# What Phone Apps do you have or use?



## TruvisT (Jan 12, 2014)

Don't think this topic has been done yet and I am curious what everyone has.


AndFTP
Bluetooth File
ConnectBot
DroidEdit
EasyUnRAR
EasyTether
FoxFi
Fing
Hacker's Key Board
KeePass
LinkedIn
OI File Menu
Pcap Capture
Phone Info
QuickOffice
OfficeSuit
Skype
Register
ScreenFilter
SilverEdit
Shark Reader and Uploaded
SSHDroid
Tether
StarBucks like every good tech on the go
FlashLight for those dark server rooms
tPacketCapture
Traceroute
Voxer
WiFi Analyzer
SecureText (really cool actually)
Unit Converter
Converter
CloudSharkNote Everything
WiFi File Transer

Yea, I am phone/app heavy but they do come in handy at times.


----------



## MCH-Phil (Jan 12, 2014)

Car Locater
Flashlight
TeamViewer
WHT
ColorNote
Traffic Monitor
PdaNet+
Pretty boring now days


----------



## drmike (Jan 12, 2014)

→ **APPLY WHAT YOU READ**:
1 – In the forum thread about phone apps, what does TruvisT say the FlashLight app is for?
2 – Copy the forum thread about phone apps starting with "Unit Converter" and going on through "MCH-Phil (Jan 12, 2014)", but change "handy" to "useful".

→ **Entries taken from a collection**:
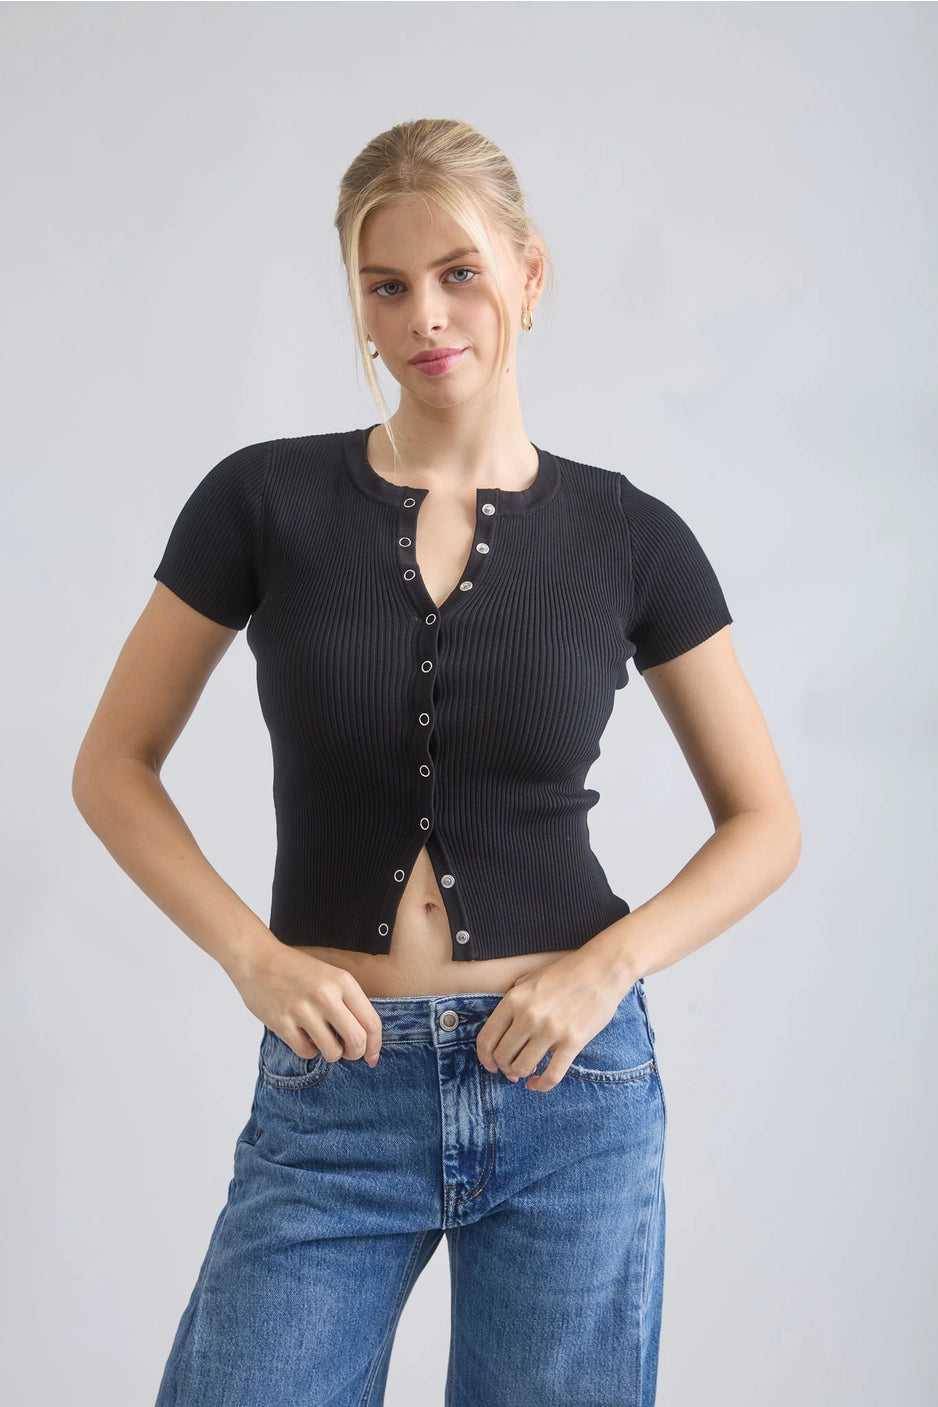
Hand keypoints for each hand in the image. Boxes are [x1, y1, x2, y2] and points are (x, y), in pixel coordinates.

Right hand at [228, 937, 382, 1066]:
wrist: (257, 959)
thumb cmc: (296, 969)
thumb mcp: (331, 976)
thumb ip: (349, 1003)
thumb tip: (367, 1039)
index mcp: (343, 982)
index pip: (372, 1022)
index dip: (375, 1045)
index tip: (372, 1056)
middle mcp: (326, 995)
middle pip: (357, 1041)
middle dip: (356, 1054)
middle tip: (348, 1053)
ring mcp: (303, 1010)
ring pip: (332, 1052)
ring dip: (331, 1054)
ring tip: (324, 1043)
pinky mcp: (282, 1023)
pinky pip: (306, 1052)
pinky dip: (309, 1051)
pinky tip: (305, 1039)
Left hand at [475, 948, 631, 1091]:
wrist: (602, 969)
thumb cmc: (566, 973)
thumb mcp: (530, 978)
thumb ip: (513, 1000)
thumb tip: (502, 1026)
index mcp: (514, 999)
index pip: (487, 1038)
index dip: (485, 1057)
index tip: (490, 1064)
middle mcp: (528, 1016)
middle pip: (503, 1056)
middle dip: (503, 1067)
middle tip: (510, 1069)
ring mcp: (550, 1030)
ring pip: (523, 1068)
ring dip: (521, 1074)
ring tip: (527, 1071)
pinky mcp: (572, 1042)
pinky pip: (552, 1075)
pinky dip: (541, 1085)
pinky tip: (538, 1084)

→ **EXERCISE RESULTS**:
1 – Dark server rooms.

2 –
Unit Converter
Converter
CloudSharkNote Everything
WiFi File Transer

Yea, I am phone/app heavy but they do come in useful at times.


----------



## MCH-Phil (Jan 12, 2014)